As a teacher - I would agree, but I would like to add math to the list.

Steve Bodio said...

No argument Doug-- it is meant to be a minimum rather than restrictive!

Chas S. Clifton said...

And what used to be called "home economics" -- basic cooking, and how to do your laundry so that everything does not come out pink.

Anonymous said...

Hi Steve

Education - as you say, a mix of theoretical and practical would fill the bill- as long as it encourages the development of an open, enquiring mind.

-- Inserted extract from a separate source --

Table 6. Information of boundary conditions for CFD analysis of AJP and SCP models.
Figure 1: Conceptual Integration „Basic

The genial headmaster of my minor public School in UK summed it up in his address to all 1960's ( pre computer age) sixth form leavers-

"An educated person is one who could take a party of 30 to the top of Mount Everest , and get them all back safely, without the aid of Thomas Cook"

- think about it!!

JohnnyUK

Anonymous said...

Education - Steve is spot on with the concept of covering both theoretical and practical aspects . I would add the encouragement a sceptical, progressive and enquiring philosophy in all students .

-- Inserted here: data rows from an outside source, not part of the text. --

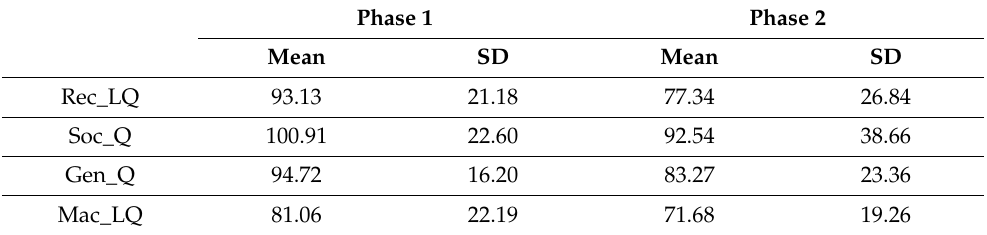
Table 4. Mean and SD of the developmental quotients at each test phase ( n =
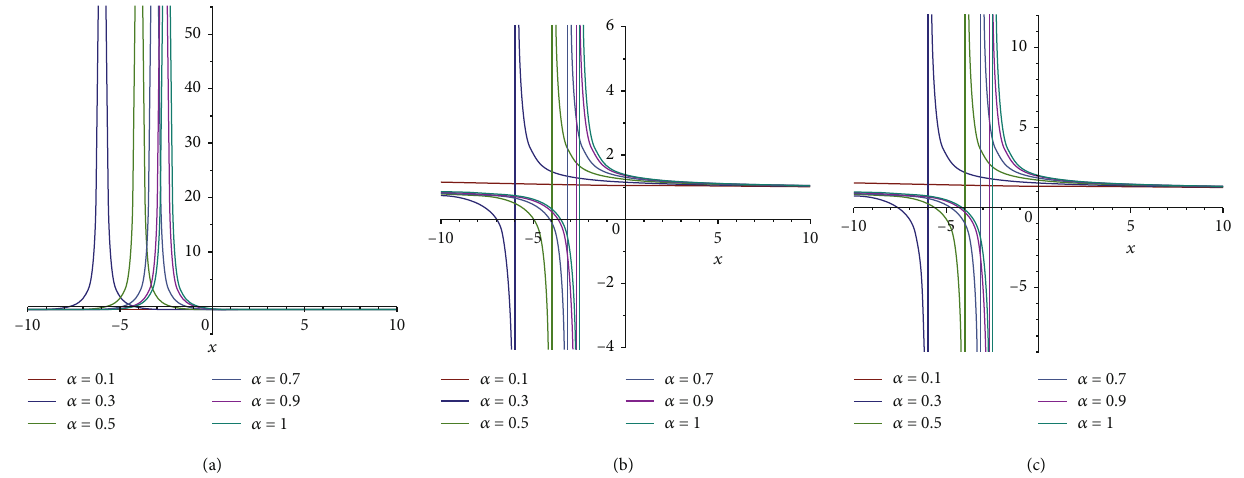
= b = τ = c = 1, t = 1, and a − 1 0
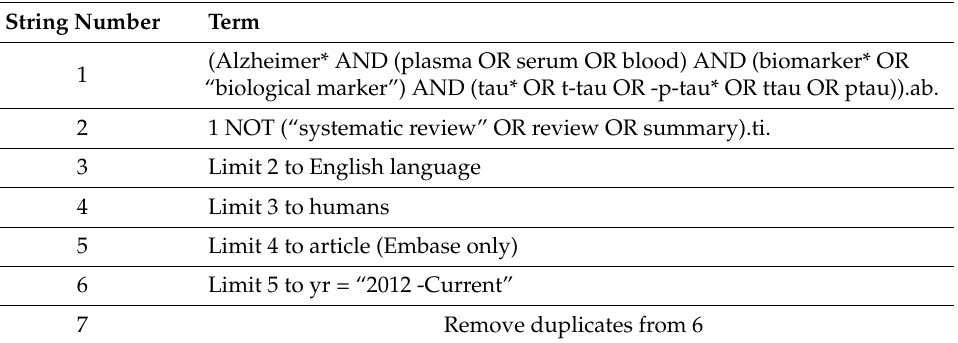
Table 1. Keywords used to search for relevant results. *: wildcard operator; ab: terms found in abstract or title; ti: terms found in title; af: terms found in all fields; yr: year of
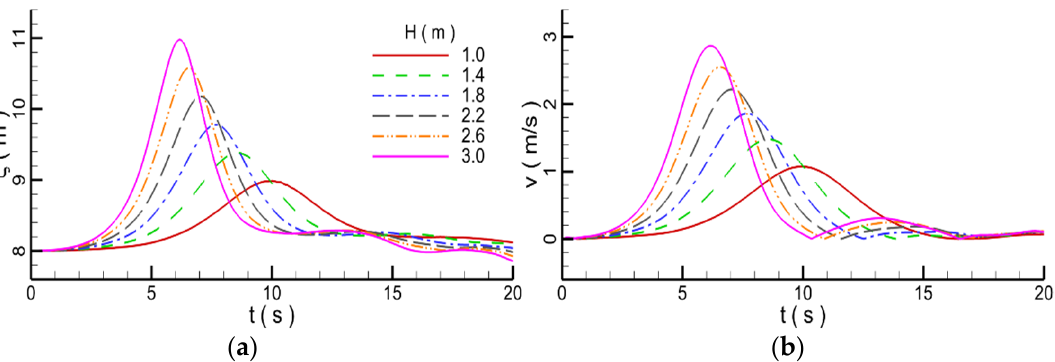
Figure 19. The temporal evolution of the water level and the velocity; ( a ) the water level; ( b ) the velocity.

My minor, UK, public school, genial headmaster gave the following definition to his sixth form leavers in the 1960's.


"A educated person is someone who could take a party of 30 to the top of Mount Everest,and return them all safely,and on time, without the aid of Thomas Cook" ( or computers!).

- Think about it!

JohnnyUK

dr. hypercube said...

Coincidentally, this is the weekend for serious chainsaw instruction here (and target practice).

My suggested curriculum - celestial navigation - if done on the water you could work in biology, meteorology and literature.

Completely OT - do you know this book: http://www.nybooks.com/books/imprints/classics/an-african-in-greenland/ ? Looks fascinating.

grapfhics said...

I always liked Mark Twain's definition on the difference between education and learning. I think that some of the trouble today is schools are no longer teaching and it does not matter whether it is the elementary, high school or college level. They are so befuddled with tests and making "grade" that they are lost.